К тому времени, как я закончил, возле меня лежали две груды – бледная плоть и громоздкое, страшноватое гнездо щупалец. Глаза веером раскатились по столу и напоминали огромный, зловещий павлиний хвост; рядом образовался колючий холмик клювов. Кишки – влажный моток серого, зеленого, бурого – засасывали мои пальцы, пока я сбрасывал их, горсть за горстью, в ведро. Клювы царапали мне кожу; глаза тварей пытались разбежаться, словно бусины порванного ожерелья. Унылый, похожий на запах спермы душок каракатицы пропитал меня с головы до ног: волосы, руки, одежду. Я думал, мне хотя бы позволят приготовить каракатиц – нафаршировать орешками пинии, изюмом и травами, например. Но когда я вернулся, опростав ведро вонючих отбросов на навозную кучу, Зохан приставил меня срезать жилки с кочанов черной капусты[11], лежащих огромной грудой. Я бездумно резал, раз за разом проводя лезвие ножа через сморщенные, извивистые листья, и когда с ними было покончено, понадобилось порубить травы для баттуты.

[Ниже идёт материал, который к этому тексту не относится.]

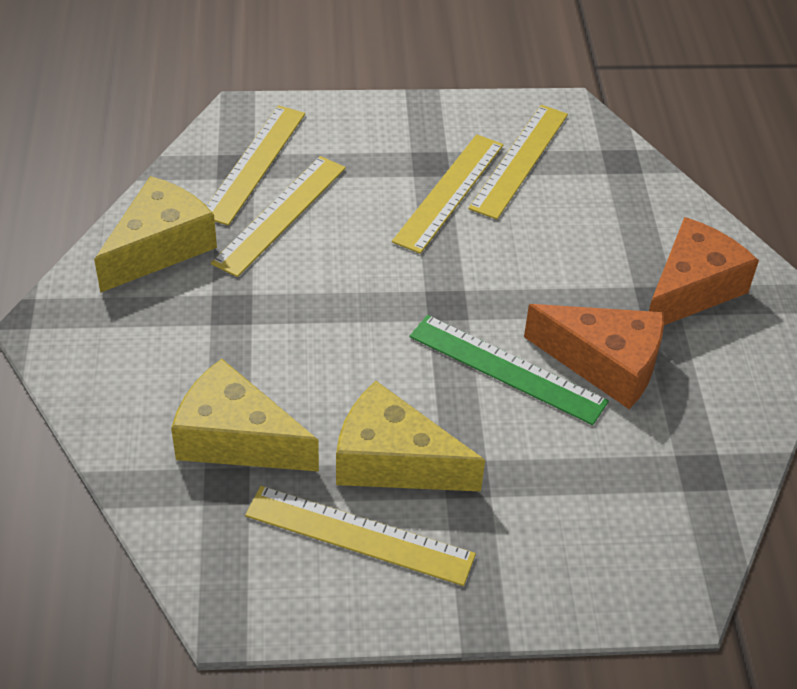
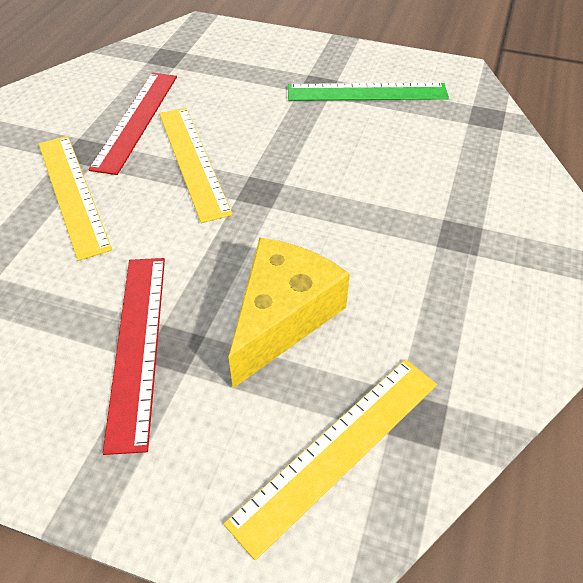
orange cheese: [524,304,664,409] [649,217,759,325] = 2 -> none = 0
red ruler: none = 0 -> [88,73,177,175] [103,258,165,455] = 2
yellow cheese: [94,176,217,293] [171,359,319,472] [336,381,485,492] = 3 -> [228,237,350,388] = 1
yellow ruler: [207,105,305,226] [211,156,346,277] [245,486,476,586] [392,134,503,254] [468,105,568,220] = 5 -> [39,136,112,261] [159,108,233,223] [224,359,437,560] = 3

Кухня громыхала и дребезжала в полную силу. Мне до смерти хотелось попасть к шкварчащей сковороде, приготовить что-нибудь, но, как обычно, для меня это было так же недостижимо, как для мальчика на побегушках. Я уже нарезал полкорзины свекольной ботвы, механически двигая ножом и наблюдая за работой остальных, когда мой взгляд остановился на противне, поставленном слишком близко к огню. Его наполняла белая кипящая жидкость – драгоценное бланманже. Зохан отошел в уборную, иначе он бы уже набросился на повара. Не раздумывая, я указал на грузного и коренастого человека, который стоял рядом с огнем, почесывая нос. Его звали Ненé; этот парень бродил по всей кухне неторопливо и нарочито, преисполненный уверенности в себе, но, кажется, никогда ничего не делал, а только путался под ногами.
– Ты! Какого дьявола ты творишь? Сними с огня и перемешай! Кто тебе сказал перестать мешать?
Человек послушался, а потом гневно уставился на меня, преданный собственной привычкой повиноваться.
– И ты! – продолжал я, переведя взгляд на резавшего лук парня – молодого, однако старше меня. – Разве так режут лук? Почему бы не подать мессеру Лоренцо целую луковицу на тарелке? Чокнутый… Как яблоко? Ты пытаешься убить мессера Лоренцо, да? Как он должен переваривать эти огромные куски?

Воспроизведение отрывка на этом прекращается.